Not so long ago at a staff meeting we were discussing our plans for how we wanted to see Pachacuti develop over the next few years. As part of our work for the Sustainable Fair Trade Management System, we always involve staff in discussions about strategy, direction and future goals.
I had suggested that maybe closing our Ashbourne shop, which generates a relatively small part of our business turnover, could free up staff time for mail order or wholesale. However, Su, our shop manager fortunately had far more vision than I did and suggested that instead of selling a range of Fair Trade clothing and accessories alongside our hats, we focus instead on becoming a proper Hatters. As soon as the suggestion was made, myself and all of the staff agreed that this was definitely the right way forward and the plan started to materialise.

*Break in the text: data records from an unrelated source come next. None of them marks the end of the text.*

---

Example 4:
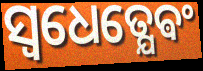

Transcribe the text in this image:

ସ୍ଵଧେତ୍ଯେଵଂ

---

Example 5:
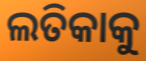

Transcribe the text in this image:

ଲତିକାକୁ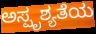
ಅಸ್ಪೃಶ್ಯತೆಯ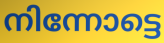
നിന്നോട്ടെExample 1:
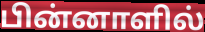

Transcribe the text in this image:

பின்னாளில்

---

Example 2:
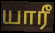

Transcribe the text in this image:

யாரீ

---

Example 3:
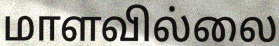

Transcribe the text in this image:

மாளவில்லை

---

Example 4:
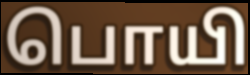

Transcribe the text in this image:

பொயி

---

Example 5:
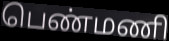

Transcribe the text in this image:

பெண்மணிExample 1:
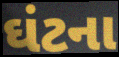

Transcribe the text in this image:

ઘંટના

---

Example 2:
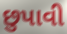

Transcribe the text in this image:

છુપાવી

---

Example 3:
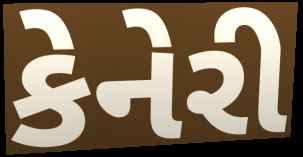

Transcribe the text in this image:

કેનેરી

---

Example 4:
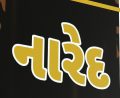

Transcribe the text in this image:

નારેદ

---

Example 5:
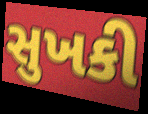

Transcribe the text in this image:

સુખકી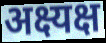
अक्ष्यक्ष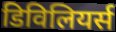
डिविलियर्सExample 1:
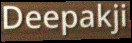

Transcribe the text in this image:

Deepakji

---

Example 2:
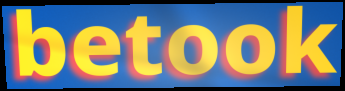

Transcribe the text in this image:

betook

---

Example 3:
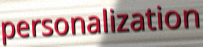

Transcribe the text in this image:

personalization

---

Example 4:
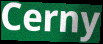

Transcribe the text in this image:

Cerny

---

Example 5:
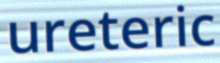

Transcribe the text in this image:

uretericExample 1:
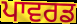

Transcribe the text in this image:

ਪਾਵਰਡ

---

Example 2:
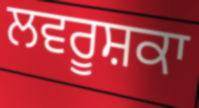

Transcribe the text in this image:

ਲਵਰੂਸ਼ਕਾ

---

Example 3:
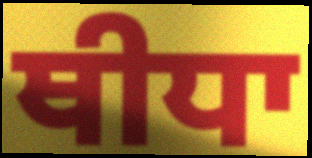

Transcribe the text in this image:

ਥੀਧਾ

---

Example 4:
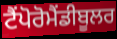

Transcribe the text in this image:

ਟੈਂਪੋਰੋਮੈਂਡੀਬੂਲਰ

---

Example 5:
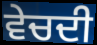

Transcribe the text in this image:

ਵੇਚਦੀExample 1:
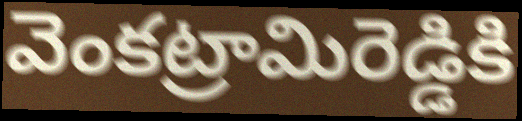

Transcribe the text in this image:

వెంకట్రామిరెడ్డికి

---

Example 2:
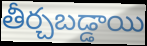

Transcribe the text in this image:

తీర్చబడ్డాయి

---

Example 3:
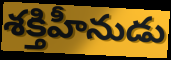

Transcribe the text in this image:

శక్తిహీనుడు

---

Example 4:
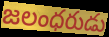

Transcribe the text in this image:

జలంధరుడు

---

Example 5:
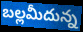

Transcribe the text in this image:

బల్లమీదున్న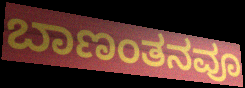
ಬಾಣಂತನವೂ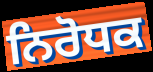
ਨਿਰੋਧਕ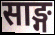
साङ्ग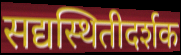
सद्यस्थितीदर्शकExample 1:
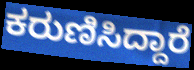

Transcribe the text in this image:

ಕರುಣಿಸಿದ್ದಾರೆ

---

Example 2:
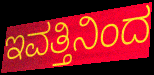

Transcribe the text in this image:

ಇವತ್ತಿನಿಂದ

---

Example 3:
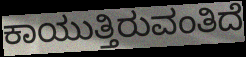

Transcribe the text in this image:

ಕಾಯುತ್ತಿರುವಂತಿದೆ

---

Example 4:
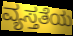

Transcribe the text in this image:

ವ್ಯಸ್ತತೆಯ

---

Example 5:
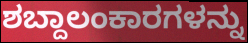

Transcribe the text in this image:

ಶಬ್ದಾಲಂಕಾರಗಳನ್ನು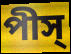
পীস্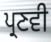
ਪ੍ਰਣਵੀ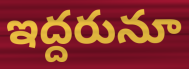
ఇద్దరునూ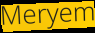
MeryemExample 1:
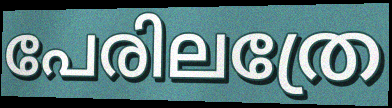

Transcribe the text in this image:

പേരിലത്രേ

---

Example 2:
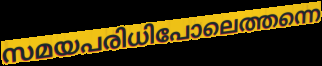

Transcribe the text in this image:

സമയപരിധിപോലെത്തന്നെ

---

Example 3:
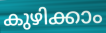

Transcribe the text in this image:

കുഴിക്കാം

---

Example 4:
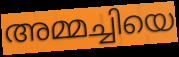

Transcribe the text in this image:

അമ്മച്ചിയെ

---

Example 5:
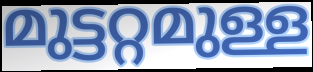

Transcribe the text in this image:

മുട്ടറ്റമുള്ള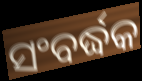
ସଂବର୍ଦ୍ଧକ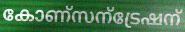
കോണ്സന്ട്രേഷന്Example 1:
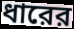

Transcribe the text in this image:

ধারের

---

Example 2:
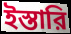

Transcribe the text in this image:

ইস্তারি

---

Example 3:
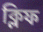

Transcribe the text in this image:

ক্লিফ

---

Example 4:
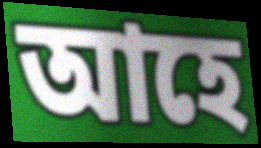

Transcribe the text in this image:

আহে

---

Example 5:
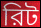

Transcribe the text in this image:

রিটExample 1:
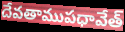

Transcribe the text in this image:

దేవతాముపధావేత్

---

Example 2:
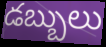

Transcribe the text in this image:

డబ్బులు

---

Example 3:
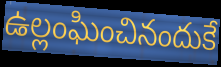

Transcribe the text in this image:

ఉల్లంఘించినందుకే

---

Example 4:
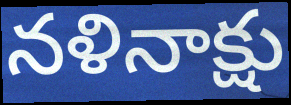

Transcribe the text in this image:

నళినాక్షు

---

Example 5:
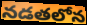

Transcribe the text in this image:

నడతలోన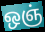
ஒஞ்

Personally, I had spent many years battling the inevitable, becoming a Hatter. Although we are internationally known for our hats, we have always supported a broad range of traditional skills from Fair Trade producers within our Ashbourne shop, from knitwear to embroidery.

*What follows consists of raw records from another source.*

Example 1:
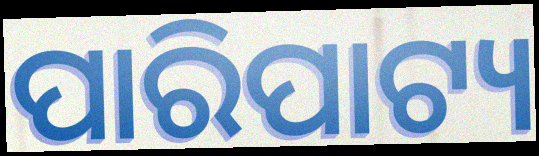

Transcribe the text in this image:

ପାରିପାଟ୍ୟ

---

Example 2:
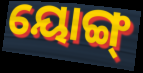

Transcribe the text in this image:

ୟୋଙ୍ଗ୍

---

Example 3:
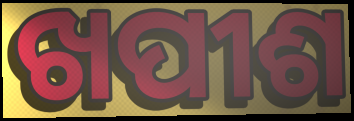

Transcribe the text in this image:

ଖପୀଶ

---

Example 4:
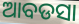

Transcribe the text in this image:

ଆବଡସା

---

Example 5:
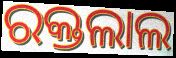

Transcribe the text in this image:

ରକ୍ତଲାଲ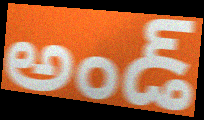
అండ్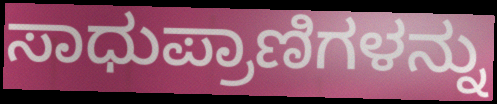
ಸಾಧುಪ್ರಾಣಿಗಳನ್ನು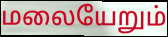
மலையேறும்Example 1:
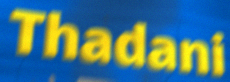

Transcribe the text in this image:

Thadani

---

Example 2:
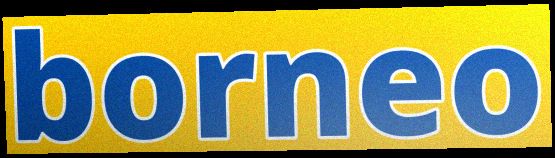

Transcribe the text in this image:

borneo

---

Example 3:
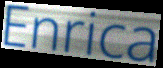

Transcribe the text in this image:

Enrica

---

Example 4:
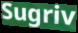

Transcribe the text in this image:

Sugriv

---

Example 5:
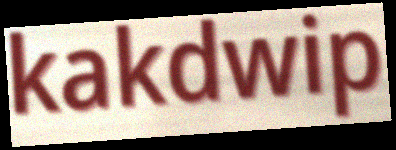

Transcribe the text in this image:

However, a combination of factors on our producers' side meant that we had already decided that we could not continue designing knitwear and I realised that skills such as embroidery and hand-looming could be used for our hat collections in order to continue support for these vulnerable groups. Look out for some beautiful hand-loomed brocades and hand-embroidered ribbons in our SS13 collection!
A great day out was spent at Newark antiques fair, buying old leather cases, chairs, display cabinets and some gorgeous vintage buttons. A new display unit was made in Leek to tie in with our beautiful, existing cherry wood furniture and a 100 year old shop counter was bought and refurbished from the Ashbourne Grocers H. Smith who sadly closed down after 120 years of trading. It is really important to us that every aspect of our business is sustainable
The shop gradually began to take form, with the staff pitching in to clean and decorate. An amazing array of high quality ethical trims were brought in to fill the shelves: vintage brocades and buttons, Italian ribbons, Devon silk jacquard, Luton grosgrain, Leicester bias binding and hand-loomed Fair Trade Ecuadorian ribbons. This allows customers to personally design and choose how they want want to trim their hats. All hats, of course, continue to be Fair Trade Certified, made by our producer groups.
So on 19th April, almost 20 years to the day since I set out on that life-changing trip to Ecuador to help out a few producers in my Summer holidays and never did get around to that PhD, Pachacuti's Ashbourne boutique was re-launched as a specialist Hatters.
Livia Firth, wife of Academy award-winning actor Colin Firth, instigator of the Green Carpet Challenge and a champion of Fair Trade fashion, cut the ribbon after spending the morning working with me on some hat and bag designs for her new collection being launched by Yoox this Autumn. Also present for the opening ceremony were former Big Brother contestants Lisa and Mario who are great fans of our hats, as well as the mayor, local businesspeople and journalists.
A special mention must be made of the incredibly delicious canapés provided by Pete at The Dining Room, Ashbourne including olive muffin, chorizo madeline and asparagus sherry spendwood on toast.
If you are in the Peak District this summer then please do stop in and visit us. You don't have to buy a hat to take advantage of our range of ethical haberdashery. We have British-made bias binding which is perfect if you are making bunting for the Jubilee celebrations, or maybe you just want some unusual vintage buttons to brighten up an old cardigan!
After 20 years of selling hats as an ever-increasing proportion of a broader Fair Trade fashion business, Pachacuti can finally call itself a Hatters.